Would you repeat the data below exactly, taking out the images?

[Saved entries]
++++++
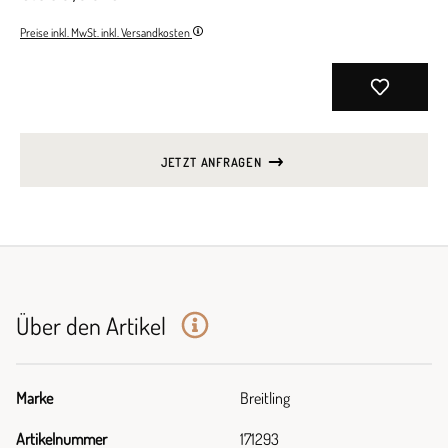
Preise inkl. MwSt. inkl. Versandkosten
JETZT ANFRAGEN
Über den Artikel
Marke
Breitling
Artikelnummer
171293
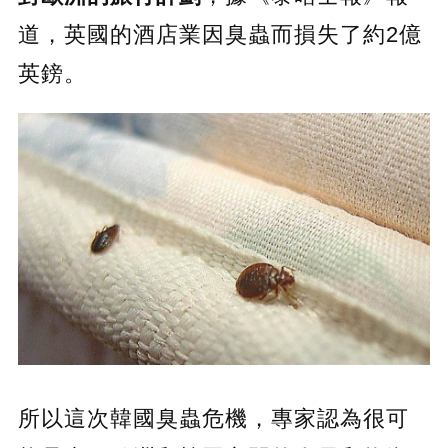
道，英國的酒店業因臭蟲而損失了約2億
英鎊。
所以這次韓國臭蟲危機，專家認為很可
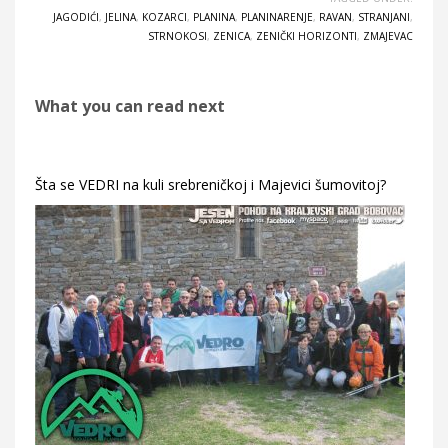
JAGODIĆI
,
JELINA
,
KOZARCI
,
PLANINA
,
PLANINARENJE
,
RAVAN
,
STRANJANI
,
STRNOKOSI
,
ZENICA
,
ZENIČKI HORIZONTI
,
ZMAJEVAC
What you can read next
Šta se VEDRI na kuli srebreničkoj i Majevici šumovitoj?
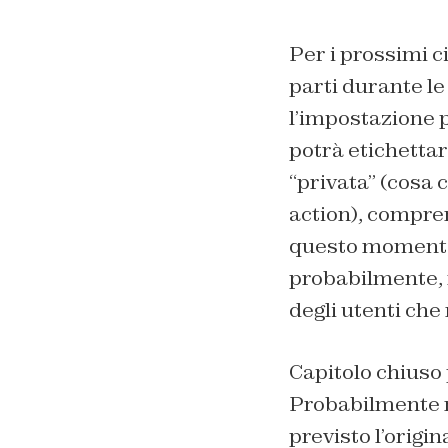
Per i prossimi c
parti durante le
l’impostazione p
potrà etichettar
“privata” (cosa 
action), compren
questo momento 
probabilmente, 
degli utenti che
Capitolo chiuso
Probabilmente no
previsto l’origin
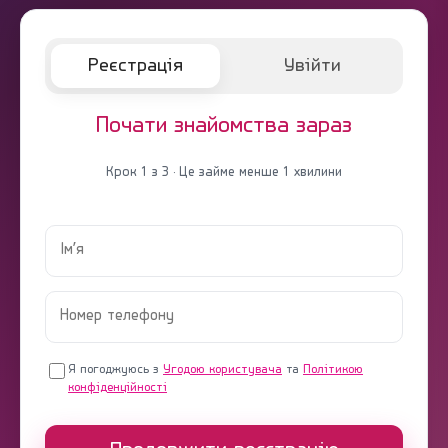
Реєстрація
Увійти
Почати знайомства зараз
Крок 1 з 3 · Це займе менше 1 хвилини
Я погоджуюсь з
Угодою користувача
та
Політикою
конфіденційності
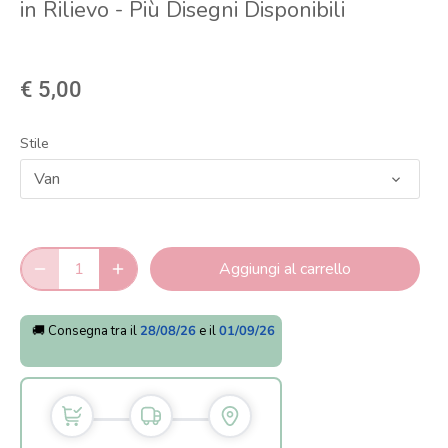
in Rilievo - Più Disegni Disponibili
€ 5,00
Stile
Van
Aggiungi al carrello
🚚 Consegna tra il
28/08/26
e il
01/09/26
++++++
◆ ANSWER FOR THE TASK ◆
Preise inkl. MwSt. inkl. Versandkosten
JETZT ANFRAGEN
Über den Artikel
Marke
Breitling
Artikelnummer
171293
道，英國的酒店業因臭蟲而損失了約2億
英鎊。
所以這次韓國臭蟲危機，專家認為很可
JAGODIĆI
,
JELINA
,
KOZARCI
,
PLANINA
,
PLANINARENJE
,
RAVAN
,
STRANJANI
,
STRNOKOSI
,
ZENICA
,
ZENIČKI HORIZONTI
,
ZMAJEVAC
What you can read next
Šta se VEDRI na kuli srebreničkoj i Majevici šumovitoj?
Per i prossimi c
parti durante le
l’impostazione p
potrà etichettar
“privata” (cosa 
action), compren
questo momento 
probabilmente, 
degli utenti che
Capitolo chiuso
Probabilmente no
previsto l’origin
Реєстрація
Увійти
Почати знайомства зараз
Крок 1 з 3 · Це займе менше 1 хвилини
Я погоджуюсь з
Угодою користувача
та
Політикою
конфіденційності
in Rilievo - Più Disegni Disponibili
€ 5,00
Stile
Van
Aggiungi al carrello
🚚 Consegna tra il
28/08/26
e il
01/09/26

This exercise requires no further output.